Request:
Could you restate every entry word for word, minus the pictures?

Saved data entries:
• • • • •

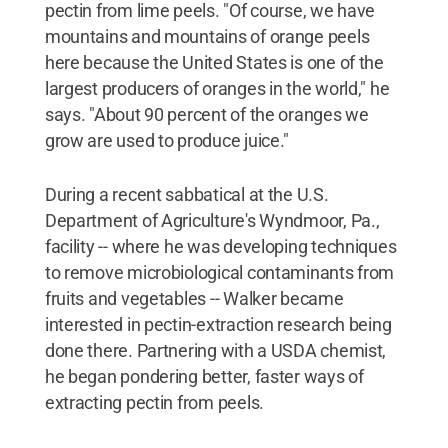
pectin from lime peels. "Of course, we have
mountains and mountains of orange peels
here because the United States is one of the
largest producers of oranges in the world," he
says. "About 90 percent of the oranges we
grow are used to produce juice."
During a recent sabbatical at the U.S.
Department of Agriculture's Wyndmoor, Pa.,
facility -- where he was developing techniques
to remove microbiological contaminants from
fruits and vegetables -- Walker became
interested in pectin-extraction research being
done there. Partnering with a USDA chemist,
he began pondering better, faster ways of
extracting pectin from peels.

• • • • •

Task output:
pectin from lime peels. "Of course, we have
mountains and mountains of orange peels
here because the United States is one of the
largest producers of oranges in the world," he
says. "About 90 percent of the oranges we
grow are used to produce juice."
During a recent sabbatical at the U.S.
Department of Agriculture's Wyndmoor, Pa.,
facility -- where he was developing techniques
to remove microbiological contaminants from
fruits and vegetables -- Walker became
interested in pectin-extraction research being
done there. Partnering with a USDA chemist,
he began pondering better, faster ways of
extracting pectin from peels.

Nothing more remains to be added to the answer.